PROVIDED RECORDS ->
:::::

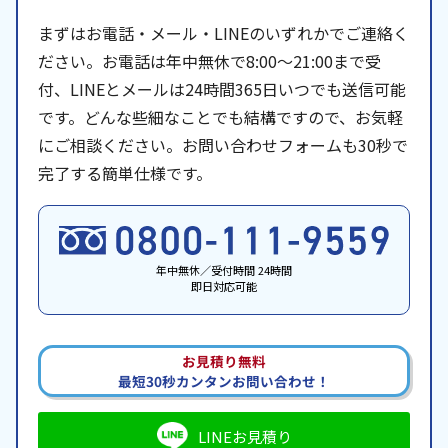
まずはお電話・メール・LINEのいずれかでご連絡く
ださい。お電話は年中無休で8:00〜21:00まで受
付、LINEとメールは24時間365日いつでも送信可能
です。どんな些細なことでも結構ですので、お気軽
にご相談ください。お問い合わせフォームも30秒で
完了する簡単仕様です。
年中無休／受付時間 24時間
即日対応可能
お見積り無料
最短30秒カンタンお問い合わせ！
LINEお見積り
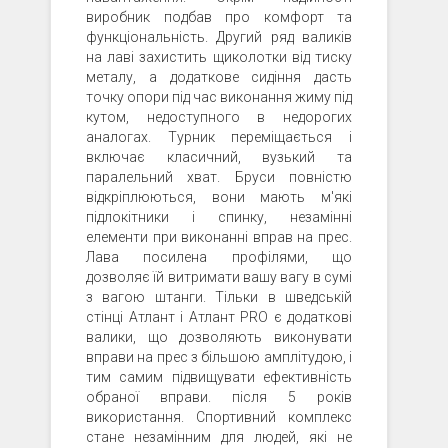
виробник подбав про комфорт та
функціональність. Другий ряд валиків
на лаві захистить щиколотки від тиску
металу, а додаткове сидіння дасть
точку опори під час виконання жиму під
кутом, недоступного в недорогих
аналогах. Турник переміщається і
включає класичний, вузький та
паралельний хват. Бруси повністю
відкріплюються, вони мають м'які
підлокітники і спинку, незамінні
елементи при виконанні вправ на прес.
Лава посилена профілями, що
дозволяє їй витримати вашу вагу в сумі
з вагою штанги. Тільки в шведській
стінці Атлант і Атлант PRO є додаткові
валики, що дозволяють виконувати
вправи на прес з більшою амплітудою, і
тим самим підвищувати ефективність
обраної вправи. після 5 років
використання. Спортивний комплекс
стане незамінним для людей, які не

:::::

TASK BRIEF -> Gather every line above that contains the string "прес", copying each one in full.

SOLUTION TO THE EXERCISE ->
елементи при виконанні вправ на прес.
вправи на прес з більшою амплітудою, і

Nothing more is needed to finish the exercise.